Uniqueness of Blow-ups for the Superconductivity Free Boundary Problem

TL;DR

This paper proves the uniqueness of quadratic blow-ups at singular points for a free boundary problem related to superconductivity, addressing a gap in understanding the singular set.

Contribution

It establishes the uniqueness of quadratic blow-ups at singular points for a specific free boundary problem, using a novel approach involving quadratic rescalings and harmonic projections.

Findings

Quadratic blow-ups are unique at singular points.

The proof employs a finite-dimensional differential equation approach.

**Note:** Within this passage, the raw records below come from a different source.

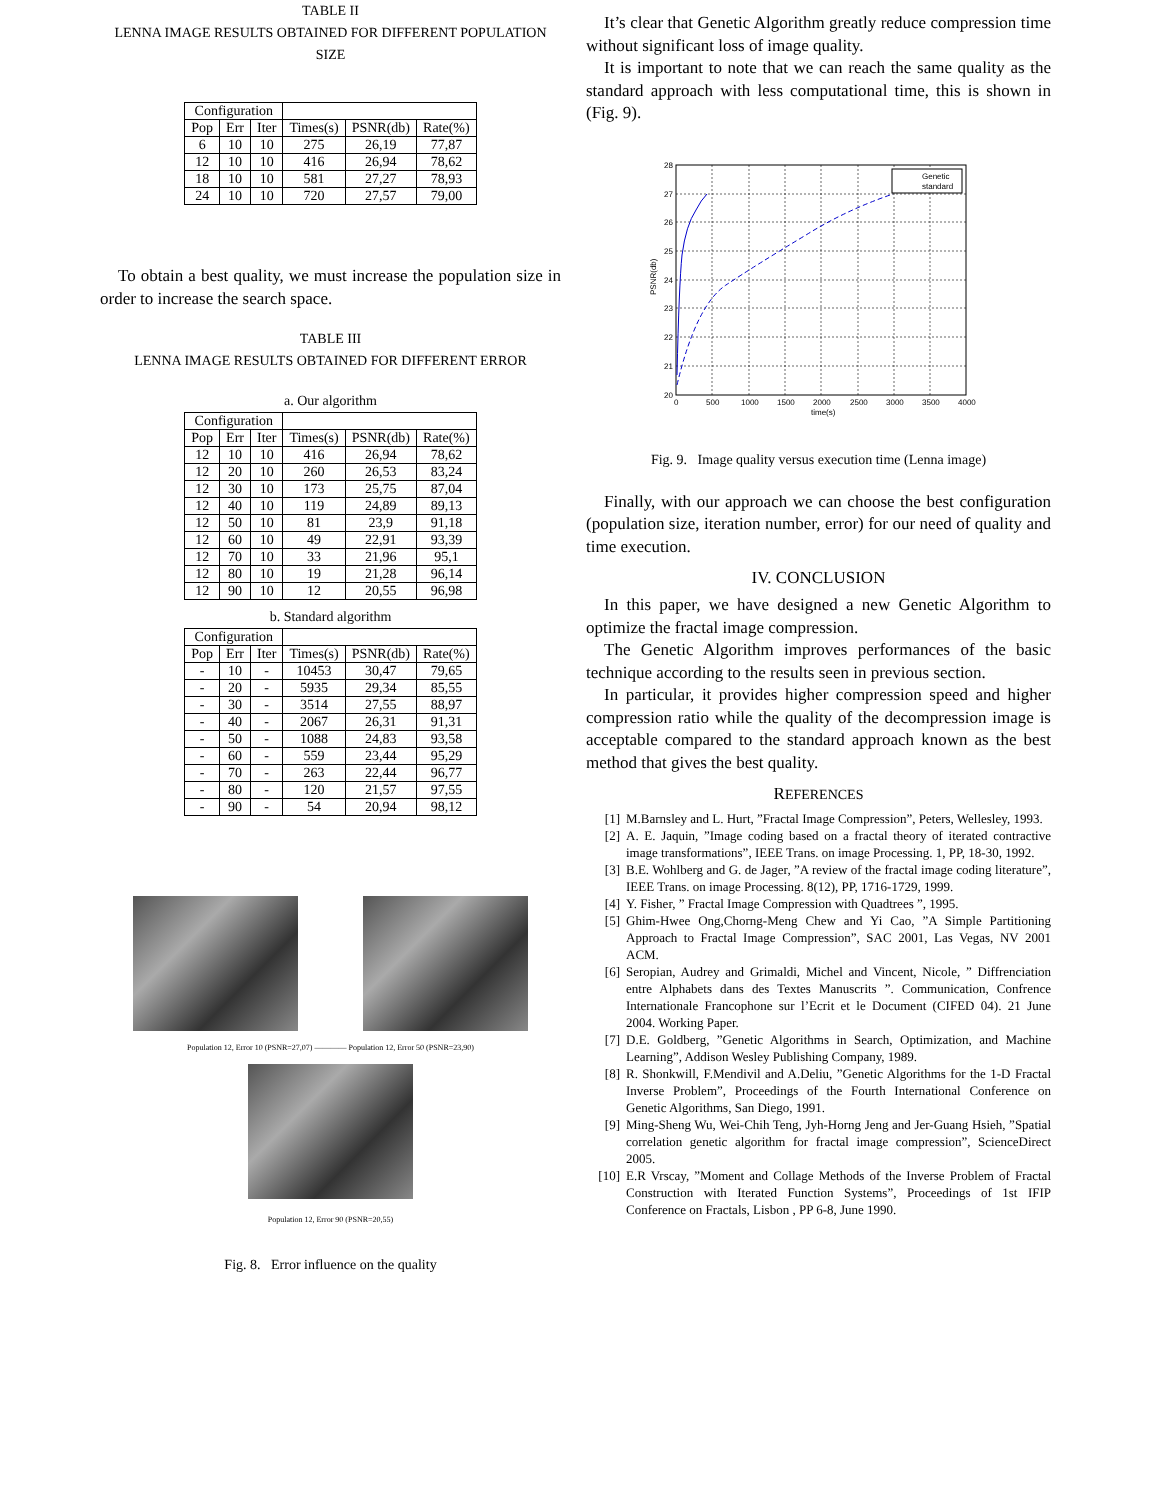TABLE II
LENNA IMAGE RESULTS OBTAINED FOR DIFFERENT POPULATION SIZE
| Configuration | | | | | |
| Pop | Err | Iter | Times(s) | PSNR(db) | Rate(%) |
| 6 | 10 | 10 | 275 | 26,19 | 77,87 |
| 12 | 10 | 10 | 416 | 26,94 | 78,62 |
| 18 | 10 | 10 | 581 | 27,27 | 78,93 |
| 24 | 10 | 10 | 720 | 27,57 | 79,00 |
To obtain a best quality, we must increase the population size in order to increase the search space.
TABLE III
LENNA IMAGE RESULTS OBTAINED FOR DIFFERENT ERROR
a. Our algorithm
| Configuration | | | | | |
| Pop | Err | Iter | Times(s) | PSNR(db) | Rate(%) |
| 12 | 10 | 10 | 416 | 26,94 | 78,62 |
| 12 | 20 | 10 | 260 | 26,53 | 83,24 |
| 12 | 30 | 10 | 173 | 25,75 | 87,04 |
| 12 | 40 | 10 | 119 | 24,89 | 89,13 |
| 12 | 50 | 10 | 81 | 23,9 | 91,18 |
| 12 | 60 | 10 | 49 | 22,91 | 93,39 |
| 12 | 70 | 10 | 33 | 21,96 | 95,1 |
| 12 | 80 | 10 | 19 | 21,28 | 96,14 |
| 12 | 90 | 10 | 12 | 20,55 | 96,98 |
b. Standard algorithm
| Configuration | | | | | |
| Pop | Err | Iter | Times(s) | PSNR(db) | Rate(%) |
| - | 10 | - | 10453 | 30,47 | 79,65 |
| - | 20 | - | 5935 | 29,34 | 85,55 |
| - | 30 | - | 3514 | 27,55 | 88,97 |
| - | 40 | - | 2067 | 26,31 | 91,31 |
| - | 50 | - | 1088 | 24,83 | 93,58 |
| - | 60 | - | 559 | 23,44 | 95,29 |
| - | 70 | - | 263 | 22,44 | 96,77 |
| - | 80 | - | 120 | 21,57 | 97,55 |
| - | 90 | - | 54 | 20,94 | 98,12 |
Population 12, Error 10 (PSNR=27,07) ———— Population 12, Error 50 (PSNR=23,90)
Population 12, Error 90 (PSNR=20,55)
Fig. 8. Error influence on the quality
It’s clear that Genetic Algorithm greatly reduce compression time without significant loss of image quality.
It is important to note that we can reach the same quality as the standard approach with less computational time, this is shown in (Fig. 9).
Genetic
standard
20
21
22
23
24
25
26
27
28
0
500
1000
1500
2000
2500
3000
3500
4000
time(s)
PSNR(db)
Fig. 9. Image quality versus execution time (Lenna image)
Finally, with our approach we can choose the best configuration (population size, iteration number, error) for our need of quality and time execution.
IV. CONCLUSION
In this paper, we have designed a new Genetic Algorithm to optimize the fractal image compression.
The Genetic Algorithm improves performances of the basic technique according to the results seen in previous section.
In particular, it provides higher compression speed and higher compression ratio while the quality of the decompression image is acceptable compared to the standard approach known as the best method that gives the best quality.
REFERENCES
[1] M.Barnsley and L. Hurt, ”Fractal Image Compression”, Peters, Wellesley, 1993.
[2] A. E. Jaquin, ”Image coding based on a fractal theory of iterated contractive image transformations”, IEEE Trans. on image Processing. 1, PP, 18-30, 1992.
[3] B.E. Wohlberg and G. de Jager, ”A review of the fractal image coding literature”, IEEE Trans. on image Processing. 8(12), PP, 1716-1729, 1999.
[4] Y. Fisher, ” Fractal Image Compression with Quadtrees ”, 1995.
[5] Ghim-Hwee Ong,Chorng-Meng Chew and Yi Cao, ”A Simple Partitioning Approach to Fractal Image Compression”, SAC 2001, Las Vegas, NV 2001 ACM.
[6] Seropian, Audrey and Grimaldi, Michel and Vincent, Nicole, ” Diffrenciation entre Alphabets dans des Textes Manuscrits ”. Communication, Confrence Internationale Francophone sur l’Ecrit et le Document (CIFED 04). 21 June 2004. Working Paper.
[7] D.E. Goldberg, ”Genetic Algorithms in Search, Optimization, and Machine Learning”, Addison Wesley Publishing Company, 1989.
[8] R. Shonkwill, F.Mendivil and A.Deliu, ”Genetic Algorithms for the 1-D Fractal Inverse Problem”, Proceedings of the Fourth International Conference on Genetic Algorithms, San Diego, 1991.
[9] Ming-Sheng Wu, Wei-Chih Teng, Jyh-Horng Jeng and Jer-Guang Hsieh, ”Spatial correlation genetic algorithm for fractal image compression”, ScienceDirect 2005.
[10] E.R Vrscay, ”Moment and Collage Methods of the Inverse Problem of Fractal Construction with Iterated Function Systems”, Proceedings of 1st IFIP Conference on Fractals, Lisbon , PP 6-8, June 1990.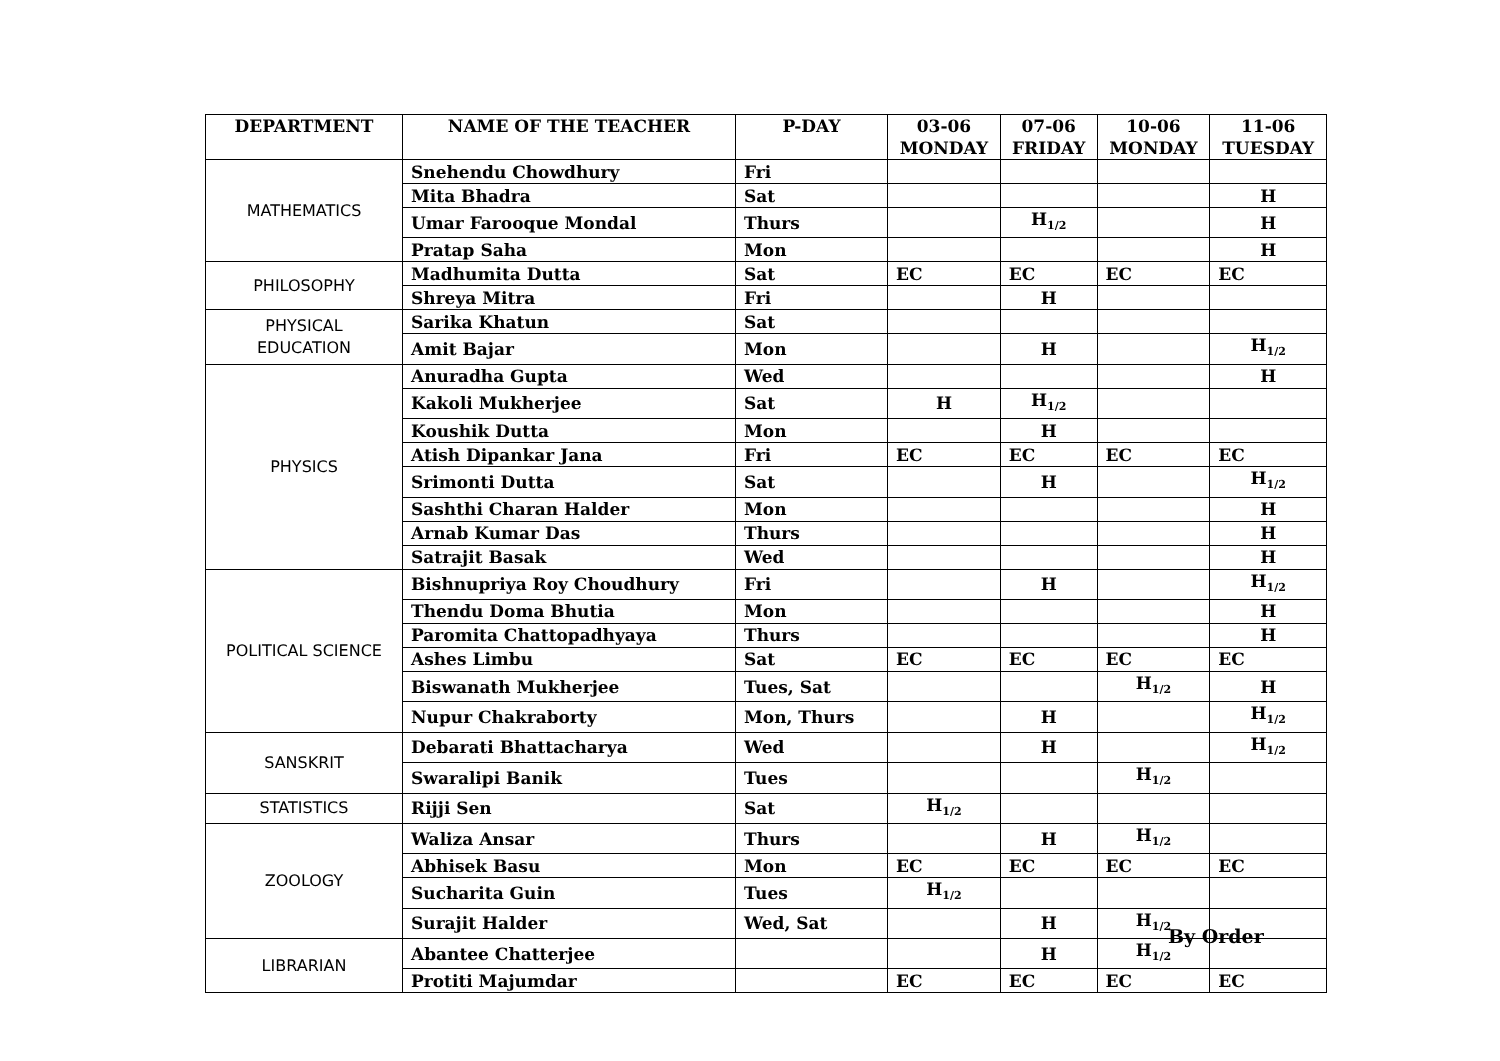| DEPARTMENT | NAME OF THE TEACHER | P-DAY | 03-06 MONDAY | 07-06 FRIDAY | 10-06 MONDAY | 11-06 TUESDAY |
| --- | --- | --- | --- | --- | --- | --- |
| MATHEMATICS | Snehendu Chowdhury | Fri | | | | |
| | Mita Bhadra | Sat | | | | H |
| | Umar Farooque Mondal | Thurs | | H<sub>1/2</sub> | | H |
| | Pratap Saha | Mon | | | | H |
| PHILOSOPHY | Madhumita Dutta | Sat | EC | EC | EC | EC |
| | Shreya Mitra | Fri | | H | | |
| PHYSICAL EDUCATION | Sarika Khatun | Sat | | | | |
| | Amit Bajar | Mon | | H | | H<sub>1/2</sub> |
| PHYSICS | Anuradha Gupta | Wed | | | | H |
| | Kakoli Mukherjee | Sat | H | H<sub>1/2</sub> | | |
| | Koushik Dutta | Mon | | H | | |
| | Atish Dipankar Jana | Fri | EC | EC | EC | EC |
| | Srimonti Dutta | Sat | | H | | H<sub>1/2</sub> |
| | Sashthi Charan Halder | Mon | | | | H |
| | Arnab Kumar Das | Thurs | | | | H |
| | Satrajit Basak | Wed | | | | H |
| POLITICAL SCIENCE | Bishnupriya Roy Choudhury | Fri | | H | | H<sub>1/2</sub> |
| | Thendu Doma Bhutia | Mon | | | | H |
| | Paromita Chattopadhyaya | Thurs | | | | H |
| | Ashes Limbu | Sat | EC | EC | EC | EC |
| | Biswanath Mukherjee | Tues, Sat | | | H<sub>1/2</sub> | H |
| | Nupur Chakraborty | Mon, Thurs | | H | | H<sub>1/2</sub> |
| SANSKRIT | Debarati Bhattacharya | Wed | | H | | H<sub>1/2</sub> |
| | Swaralipi Banik | Tues | | | H<sub>1/2</sub> | |
| STATISTICS | Rijji Sen | Sat | H<sub>1/2</sub> | | | |
| ZOOLOGY | Waliza Ansar | Thurs | | H | H<sub>1/2</sub> | |
| | Abhisek Basu | Mon | EC | EC | EC | EC |
| | Sucharita Guin | Tues | H<sub>1/2</sub> | | | |
| | Surajit Halder | Wed, Sat | | H | H<sub>1/2</sub> | |
| LIBRARIAN | Abantee Chatterjee | | | H | H<sub>1/2</sub> | |
| | Protiti Majumdar | | EC | EC | EC | EC |
By Order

Convergence of the quadratic coefficient is established, ensuring blow-up uniqueness.

Abstract

We study the free-boundary equation \[ \Delta u=\chi_{\{|\nabla u|>0\}} \] near the origin. We prove that, at a singular point of \(\partial\{|\nabla u|>0\}\), the quadratic blow-up is unique. As noted in \cite[Notes to Chapter 7]{PSU2012}, little is known about the singular set for this problem. The usual Weiss--Monneau monotonicity argument does not seem to apply directly, because the inactive set is determined by the vanishing of \(\nabla u\), rather than by a sign condition on \(u\). The proof follows the quadratic part of the rescalings. Projecting onto the trace-free quadratic harmonics yields a finite-dimensional differential equation for the quadratic coefficient. Together with a Lyapunov identity and estimates on dyadic annuli, this implies convergence of the quadratic coefficient, and hence uniqueness of the blow-up.